Jakiś czas temu Jeanie Buss, która po śmierci ojca przejęła obowiązki głównej zarządzającej zespołem, przedstawił swoje TOP 5 najlepszych postaci w historii Los Angeles Lakers. Na jej liście zabrakło jednego znaczącego nazwiska – człowieka z logo NBA.
Według ostatnich doniesień Jerry West, obecnie wspierający swoim doświadczeniem Los Angeles Clippers, poczuł się przez Jeanie Buss obrażony. Ta w jednym z podcastów przestawiła swoje TOP 5 postaci związanych z Los Angeles Lakers wszech czasów. Wymieniła Kobego Bryanta, LeBrona Jamesa, Magica Johnsona, Kareema Abdula-Jabbara oraz Phila Jacksona. Zabrakło więc niekwestionowanej legendy ekipy z Miasta Aniołów.

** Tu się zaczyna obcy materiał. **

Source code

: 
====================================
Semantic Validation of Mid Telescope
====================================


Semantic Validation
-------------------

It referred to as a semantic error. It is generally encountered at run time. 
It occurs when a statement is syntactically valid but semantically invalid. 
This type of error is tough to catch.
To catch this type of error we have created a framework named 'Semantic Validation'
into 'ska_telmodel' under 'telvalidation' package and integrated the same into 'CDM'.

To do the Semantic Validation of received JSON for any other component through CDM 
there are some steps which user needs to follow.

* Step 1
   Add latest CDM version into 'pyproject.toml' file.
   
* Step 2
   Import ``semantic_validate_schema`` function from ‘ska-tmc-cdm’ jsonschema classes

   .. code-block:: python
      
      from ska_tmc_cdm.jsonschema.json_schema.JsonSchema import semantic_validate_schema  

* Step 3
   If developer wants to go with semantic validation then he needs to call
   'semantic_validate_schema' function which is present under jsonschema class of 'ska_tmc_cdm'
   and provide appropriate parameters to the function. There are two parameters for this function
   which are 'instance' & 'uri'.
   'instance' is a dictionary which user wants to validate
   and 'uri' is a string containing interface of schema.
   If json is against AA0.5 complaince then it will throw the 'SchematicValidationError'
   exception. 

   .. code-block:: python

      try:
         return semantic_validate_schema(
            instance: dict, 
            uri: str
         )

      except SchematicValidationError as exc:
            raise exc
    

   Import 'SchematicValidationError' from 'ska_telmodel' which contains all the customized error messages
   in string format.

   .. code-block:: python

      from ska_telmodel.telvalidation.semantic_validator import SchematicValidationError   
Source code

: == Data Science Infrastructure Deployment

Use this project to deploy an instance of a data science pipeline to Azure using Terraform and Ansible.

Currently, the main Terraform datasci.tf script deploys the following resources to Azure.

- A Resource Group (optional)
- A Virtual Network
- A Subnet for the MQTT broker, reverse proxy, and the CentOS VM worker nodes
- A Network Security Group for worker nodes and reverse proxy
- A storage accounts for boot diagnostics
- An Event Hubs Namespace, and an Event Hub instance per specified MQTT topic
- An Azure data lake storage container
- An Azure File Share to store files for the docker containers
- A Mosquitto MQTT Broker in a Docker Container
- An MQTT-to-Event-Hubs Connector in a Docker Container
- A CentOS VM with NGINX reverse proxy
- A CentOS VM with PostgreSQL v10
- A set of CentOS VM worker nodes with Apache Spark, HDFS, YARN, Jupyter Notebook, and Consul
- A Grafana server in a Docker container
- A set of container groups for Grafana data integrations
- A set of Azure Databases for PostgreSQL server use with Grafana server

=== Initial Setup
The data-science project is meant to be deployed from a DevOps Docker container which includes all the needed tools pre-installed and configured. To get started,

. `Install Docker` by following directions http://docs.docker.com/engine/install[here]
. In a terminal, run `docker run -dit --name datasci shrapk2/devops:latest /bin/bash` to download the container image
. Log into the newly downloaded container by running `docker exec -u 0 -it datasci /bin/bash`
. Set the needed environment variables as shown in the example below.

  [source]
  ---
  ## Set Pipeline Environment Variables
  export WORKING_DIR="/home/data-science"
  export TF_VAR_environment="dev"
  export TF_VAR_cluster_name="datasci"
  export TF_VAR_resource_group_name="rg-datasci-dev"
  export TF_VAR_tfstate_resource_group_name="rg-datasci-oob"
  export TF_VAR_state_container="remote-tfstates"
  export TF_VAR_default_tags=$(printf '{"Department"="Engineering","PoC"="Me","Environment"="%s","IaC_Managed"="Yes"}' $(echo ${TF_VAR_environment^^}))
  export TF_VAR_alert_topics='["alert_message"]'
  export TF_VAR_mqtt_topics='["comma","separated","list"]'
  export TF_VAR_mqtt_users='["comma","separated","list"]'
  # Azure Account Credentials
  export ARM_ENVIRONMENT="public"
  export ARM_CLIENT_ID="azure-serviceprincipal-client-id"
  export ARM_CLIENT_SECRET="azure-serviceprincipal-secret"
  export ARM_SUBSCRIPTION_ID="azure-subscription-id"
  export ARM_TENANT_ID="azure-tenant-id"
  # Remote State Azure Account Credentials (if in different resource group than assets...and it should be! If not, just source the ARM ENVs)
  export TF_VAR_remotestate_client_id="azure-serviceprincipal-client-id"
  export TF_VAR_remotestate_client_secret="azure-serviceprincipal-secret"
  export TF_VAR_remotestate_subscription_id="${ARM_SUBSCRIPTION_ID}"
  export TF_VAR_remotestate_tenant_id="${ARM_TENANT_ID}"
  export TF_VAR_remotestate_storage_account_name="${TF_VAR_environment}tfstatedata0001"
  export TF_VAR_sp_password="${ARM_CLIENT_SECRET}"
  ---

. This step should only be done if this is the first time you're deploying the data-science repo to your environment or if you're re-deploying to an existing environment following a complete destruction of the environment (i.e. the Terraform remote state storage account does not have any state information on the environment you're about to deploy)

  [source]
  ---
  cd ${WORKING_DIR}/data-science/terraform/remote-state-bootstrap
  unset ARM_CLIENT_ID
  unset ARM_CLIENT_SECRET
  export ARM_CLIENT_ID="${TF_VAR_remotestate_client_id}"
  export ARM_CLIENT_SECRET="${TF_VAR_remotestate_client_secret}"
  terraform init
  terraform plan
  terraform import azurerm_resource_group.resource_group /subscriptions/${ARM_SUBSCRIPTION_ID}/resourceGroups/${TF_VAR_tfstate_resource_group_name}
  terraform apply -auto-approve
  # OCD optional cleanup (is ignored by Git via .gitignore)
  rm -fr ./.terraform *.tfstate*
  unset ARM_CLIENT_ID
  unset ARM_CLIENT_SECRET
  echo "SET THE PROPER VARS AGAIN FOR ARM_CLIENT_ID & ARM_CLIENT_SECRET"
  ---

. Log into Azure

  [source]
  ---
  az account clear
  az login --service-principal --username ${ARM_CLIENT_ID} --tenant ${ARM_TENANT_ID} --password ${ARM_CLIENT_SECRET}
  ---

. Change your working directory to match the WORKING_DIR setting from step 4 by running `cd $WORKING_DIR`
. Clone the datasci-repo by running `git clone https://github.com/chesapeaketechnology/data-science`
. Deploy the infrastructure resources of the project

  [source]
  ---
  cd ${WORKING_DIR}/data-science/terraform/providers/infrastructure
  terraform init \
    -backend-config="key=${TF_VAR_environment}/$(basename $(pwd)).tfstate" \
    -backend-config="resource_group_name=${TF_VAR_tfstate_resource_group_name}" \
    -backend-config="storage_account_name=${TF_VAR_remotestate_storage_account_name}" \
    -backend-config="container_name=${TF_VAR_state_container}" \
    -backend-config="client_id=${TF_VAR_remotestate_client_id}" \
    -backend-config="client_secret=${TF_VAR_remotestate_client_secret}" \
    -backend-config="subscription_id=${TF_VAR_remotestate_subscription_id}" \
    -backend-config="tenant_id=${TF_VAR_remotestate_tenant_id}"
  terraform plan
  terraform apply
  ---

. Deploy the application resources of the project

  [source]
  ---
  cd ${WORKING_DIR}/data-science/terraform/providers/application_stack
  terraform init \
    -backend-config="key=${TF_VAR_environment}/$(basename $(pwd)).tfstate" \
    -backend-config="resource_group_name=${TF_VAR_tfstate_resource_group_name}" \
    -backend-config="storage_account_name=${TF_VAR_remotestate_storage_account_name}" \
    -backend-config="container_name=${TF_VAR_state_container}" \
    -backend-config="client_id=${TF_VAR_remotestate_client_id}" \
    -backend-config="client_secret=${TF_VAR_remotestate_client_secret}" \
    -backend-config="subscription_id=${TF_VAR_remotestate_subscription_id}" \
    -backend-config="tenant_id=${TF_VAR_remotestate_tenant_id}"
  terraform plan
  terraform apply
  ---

West w rozmowie z dziennikarzem Peterem Vecseyem postanowił skomentować wybór Buss. – Widziałem, że Jeanie Buss przedstawił pięć najważniejszych według niej osób w historii Lakers. To jedna z największych zniewag, jaką na swój temat słyszałem. Byłem tam wiele razy i wiele razy wygrywałem. Ciekawe czy zdobyliby tyle, gdyby nie moje wsparcie – przyznał wyraźnie urażony. Nie da się ukryć, że obecność w tym zestawieniu LBJ-a zamiast Westa jest kontrowersyjna.
– Nigdy nie przypisywałem sobie żadnych sukcesów. Gdy byłem wokół drużyny to po prostu przynosiłem szczęście. Jednak gdy to wszystko się rozpadło było wiele sezonów, podczas których [Lakers] nie prezentowali się najlepiej – dodaje. West zdobył z Lakers jeden tytuł mistrzowski w 1972 roku. Pełnił też rolę generalnego menadżera i wiceprezesa w latach 1982-2000. Odegrał bardzo ważną rolę w transferze Kobego do Lakers.
Od kilku sezonów pełni rolę doradcy dla zarzadu LA Clippers. Ma 82 lata, więc w głównej mierze cieszy się urokami emerytury. Przeszkadza mu jednak, gdy ktoś nie potrafi docenić jego zasług. Z Lakers w ostatnich latach mu nie po drodze. Przed pracą w Clippers, pomagał Golden State Warriors. Odciął się od Jeziorowców, a oni sami sprawią wrażenie, jakby nie chcieli mieć z nim wiele wspólnego.